10 Dead as Protesters, Police Clash in Tibetan Capital

In countries all over the world, protesters take to the streets to oppose Chinese rule of Tibet after demonstrations in the province turned violent. [Editor's note: The caption for an earlier version of this slideshow was incorrectly associated with a photo from Nepal. This version has been corrected.]
By Jill Drew
Washington Post Foreign Service
Saturday, March 15, 2008

BEIJING, March 15 -- Hundreds of protesters swarmed Tibet's capital Friday, clashing with police and setting fire to shops and cars in a spasm of violence worse than any there in nearly 20 years. Ten people were confirmed dead, and doctors reported dozens of injured streaming into hospitals as Lhasa descended into what one witness called "a state of siege."

By nightfall, armored personnel carriers had rolled into the center of the city. "The army is everywhere," said a hotel worker, who added that he was afraid to go outside.

The violence came after five days of escalating protests against Chinese rule in the remote mountainous region, the heart of Tibetan Buddhism. The confrontations, initially led by monks, were joined Friday by hundreds of Tibetan laypeople, who began attacking shops owned by ethnic Han and Hui Chinese. Street fights between Tibetans and Chinese continued into the night, according to reports from the region. Of the 10 people confirmed dead, a number were "business people," according to a report Saturday by the government-controlled New China News Agency.

The crisis exposed the anger Tibetans have long felt, but rarely were able to express openly, over Chinese domination. Although ethnic Chinese are a minority in Tibet, they are far better off economically.

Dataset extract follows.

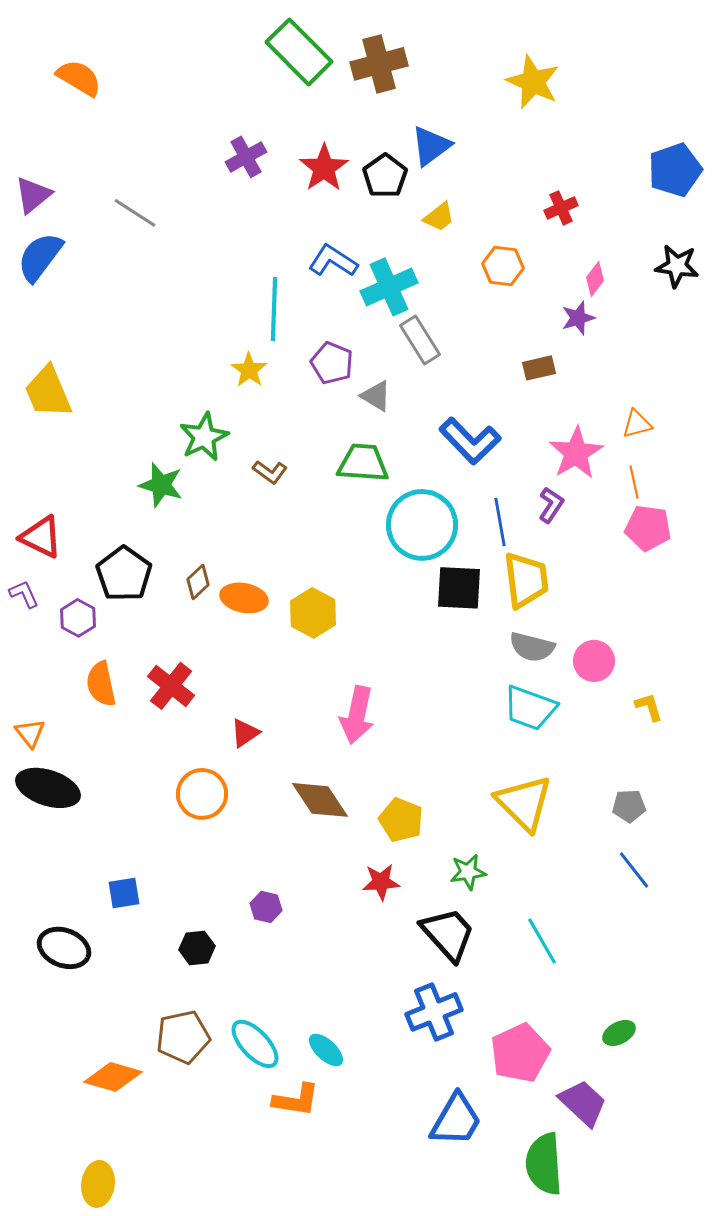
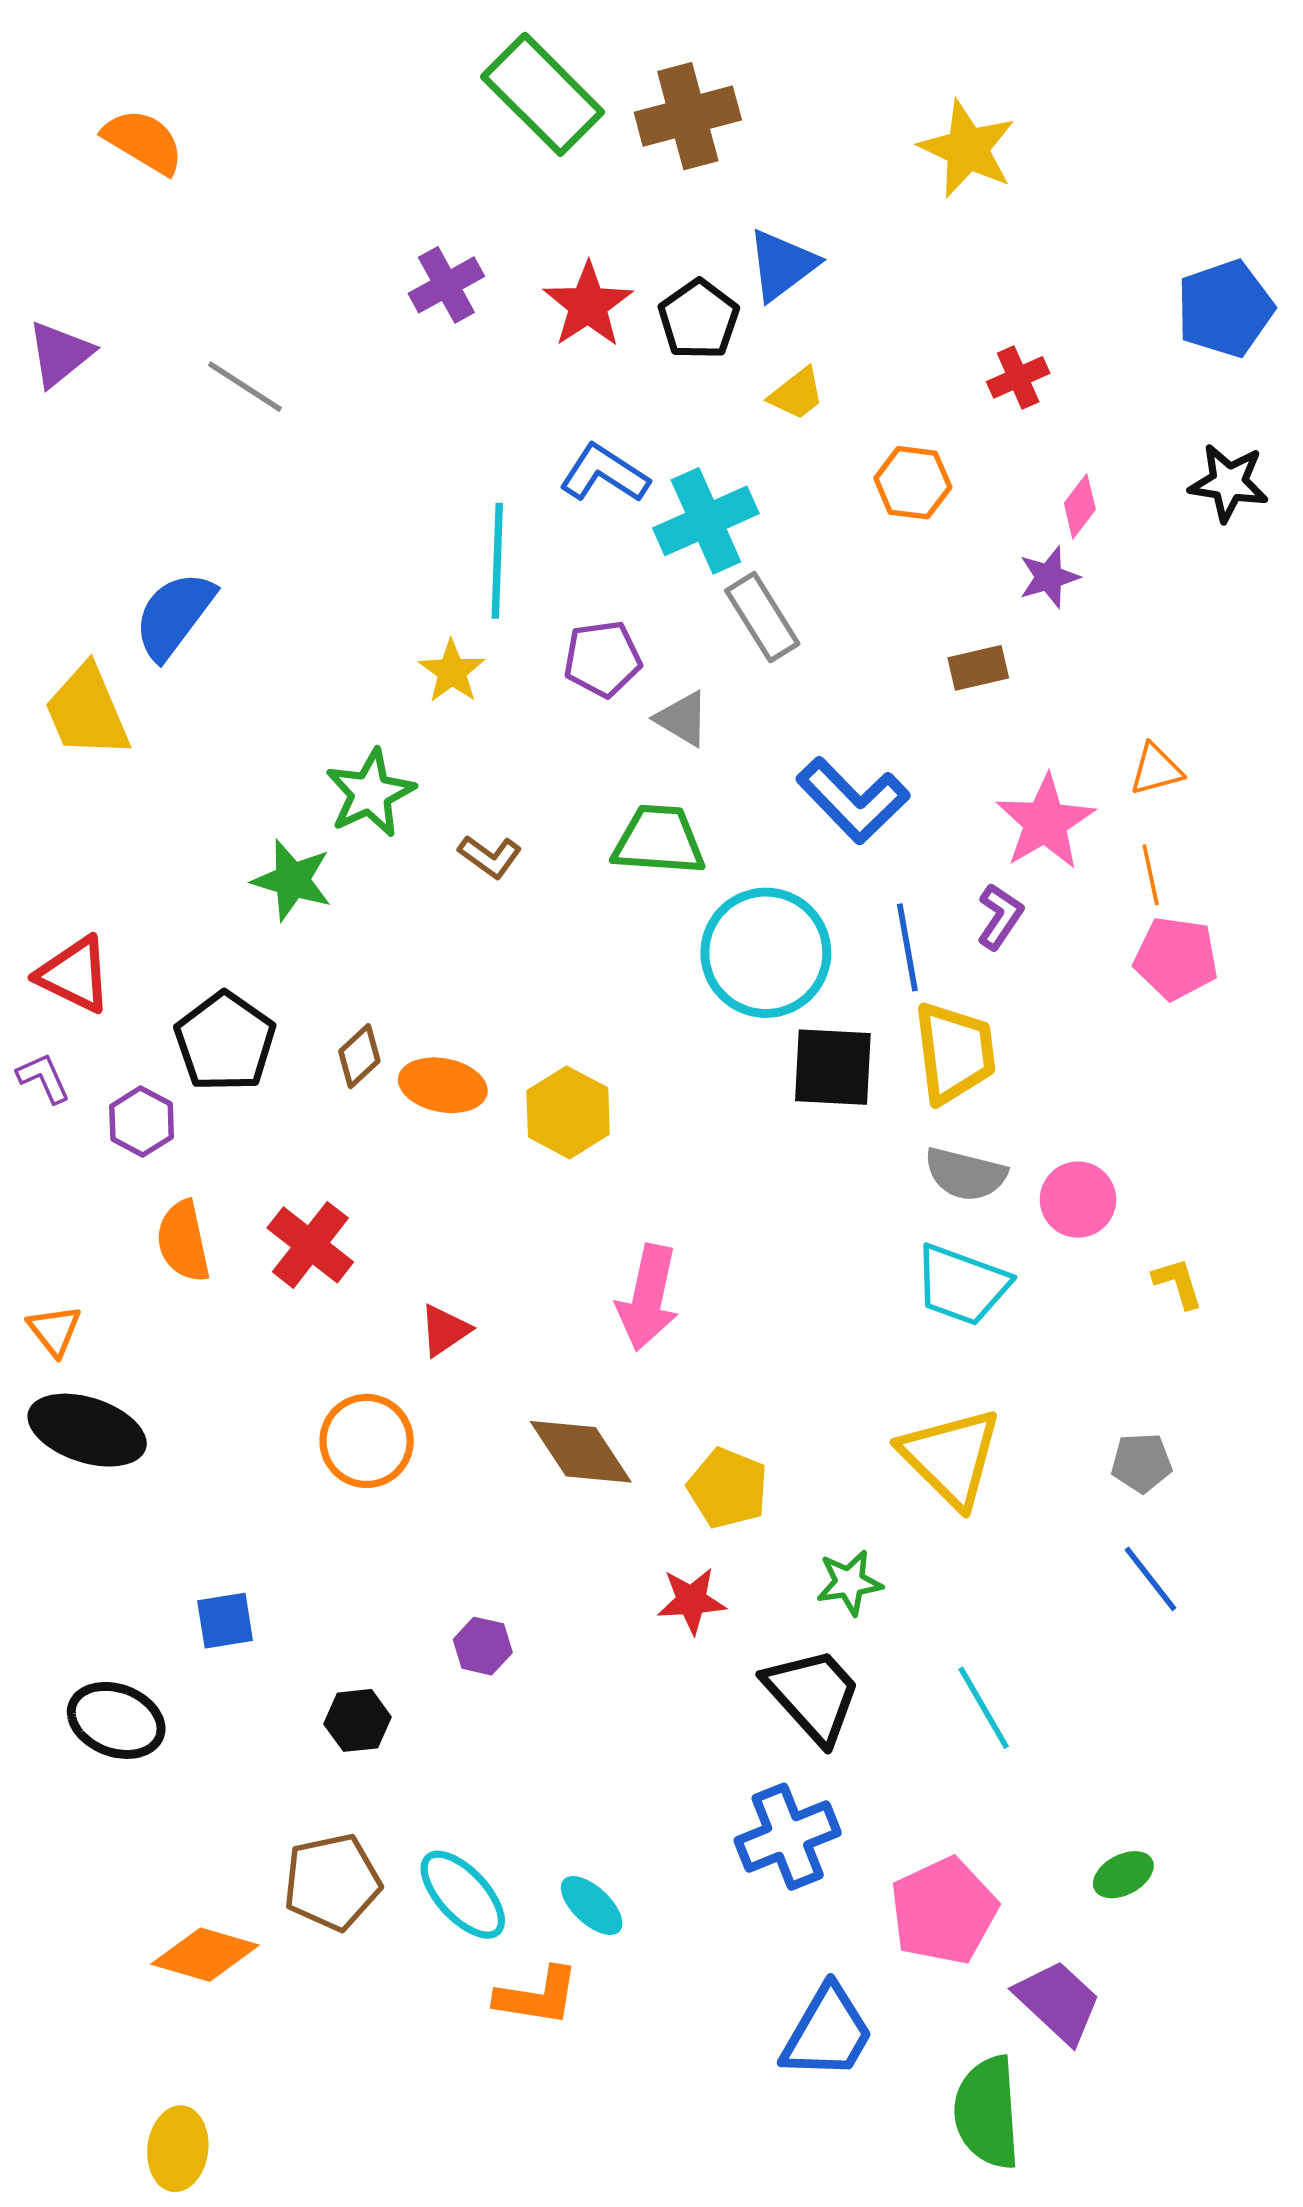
blue semicircle: (40, 257) -> (174, 615), moved
purple pentagon: (332, 363) -> (603, 659), turned -30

Tibetans also resent efforts by the central government in Beijing to bind their homeland to the rest of the country -- including the recent opening of a luxury train line to funnel tourists to Lhasa.

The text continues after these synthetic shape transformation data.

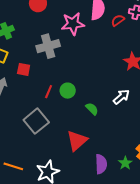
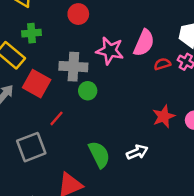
red square: (24, 69) -> (37, 84), size x1.6
green circle: (68, 91) -> (88, 91), moved
green semicircle: (92, 109) -> (99, 154), size x1.6

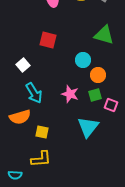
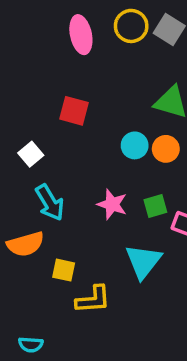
orange circle: (98, 75) -> (166, 149), moved
yellow L-shape: (41, 159) -> (93, 300), moved
cyan semicircle: (15, 175) -> (31, 345), moved

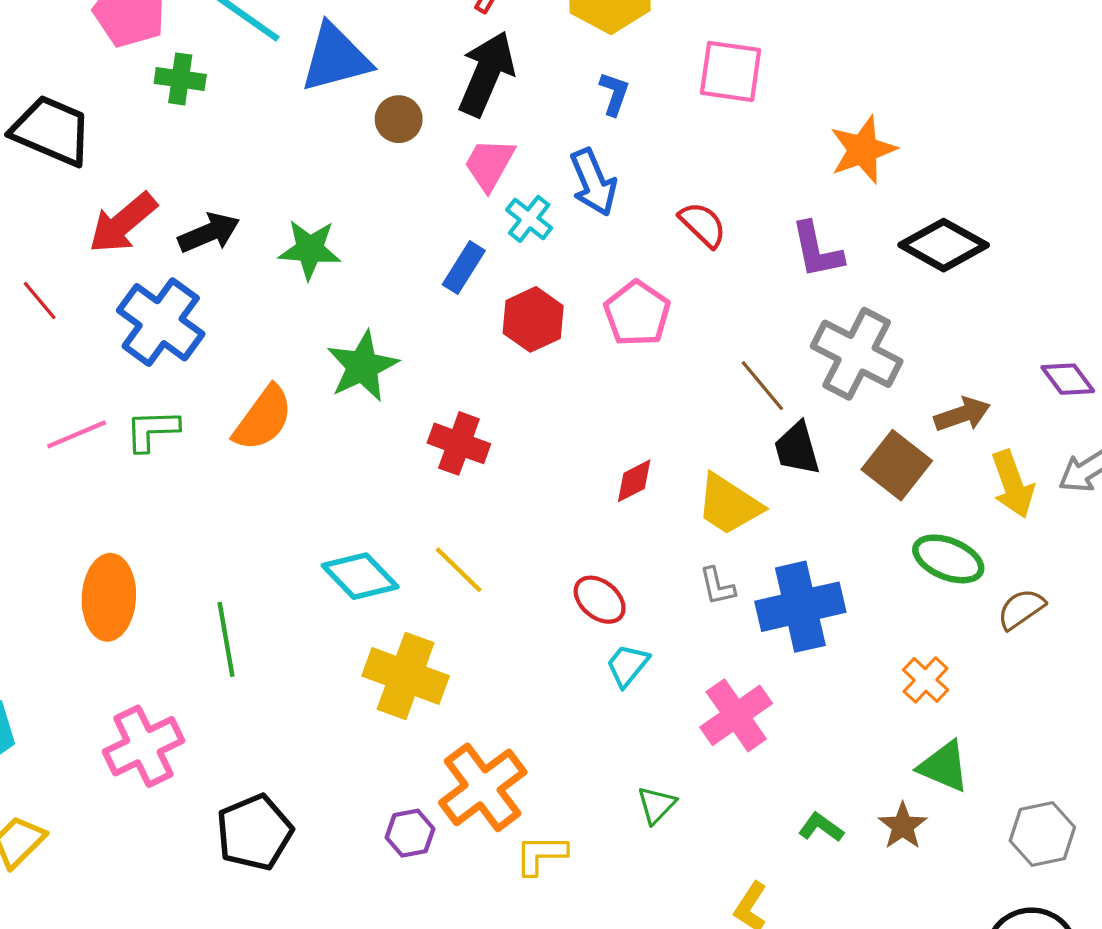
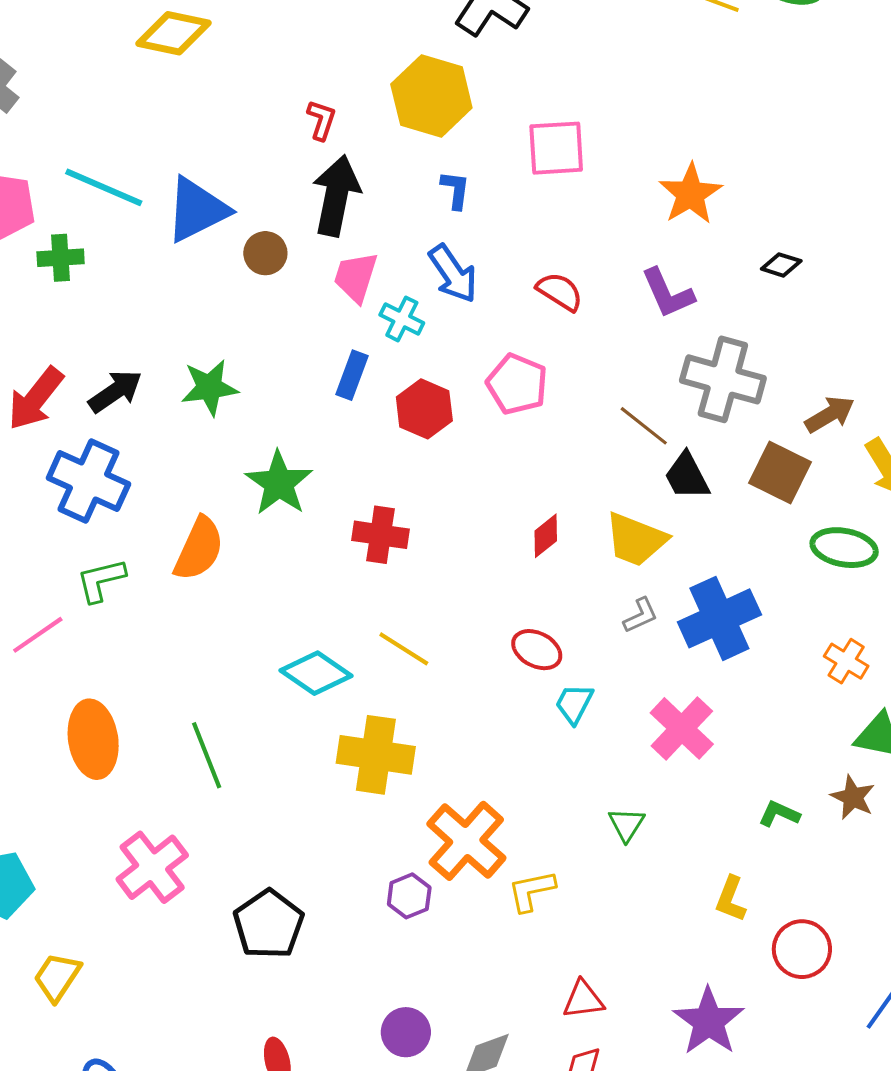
black diamond: (944, 245) -> (781, 265), size x0.5
pink line: (77, 434) -> (38, 635), moved
gray L-shape: (717, 586) -> (641, 615), turned -90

The Chinese government must now confront a significant political challenge as it prepares to host the 2008 Olympic Games in August. Authorities have steadfastly attempted to project an image of harmony and stability in Tibet and elsewhere even as they have tightened their grip over the region.

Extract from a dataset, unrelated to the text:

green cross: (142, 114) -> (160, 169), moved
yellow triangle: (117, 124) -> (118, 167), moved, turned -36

Images captured on cellphone cameras and posted on the Internet of protesters burning Chinese flags and running through the streets shouting independence slogans show how the once-small, romantic city, home to several of the most sacred sites of Tibetan Buddhism, has been transformed by years of intense development, often benefiting the Han Chinese who have settled there in the tens of thousands.

"This spiraling unrest has triggered the scenario the Chinese prayed would not happen," said Robbie Barnett, director of modern Tibetan studies at Columbia University. "They have left no one in place with any credibility who can come out on the streets and talk to these people."

The U.S. Embassy in Beijing, citing "firsthand reports" of gunfire in Lhasa, issued an alert that warned tourists in the city to stay inside and avoid "unnecessary movements."

China heavily restricts travel to Tibet, making it difficult to independently verify developments there. Sources reached by phone declined to identify themselves for fear of government reprisal.

In one brief interview, a doctor at the Tibet Autonomous Region People's Hospital said he had received 41 wounded. An official at the People's Hospital of Lhasa said there were many wounded there but gave no details. The wounded continued coming as night fell, one doctor said, after police imposed a curfew.

A person who answered the phone at a Lhasa firehouse Friday afternoon said, "Many places are on fire."

European Union leaders urged China to show restraint. A White House spokesman said Beijing "needs to respect Tibetan culture" and "needs to have a dialogue with the Dalai Lama," the Tibetan spiritual leader, whom the Chinese have accused of inciting the protests.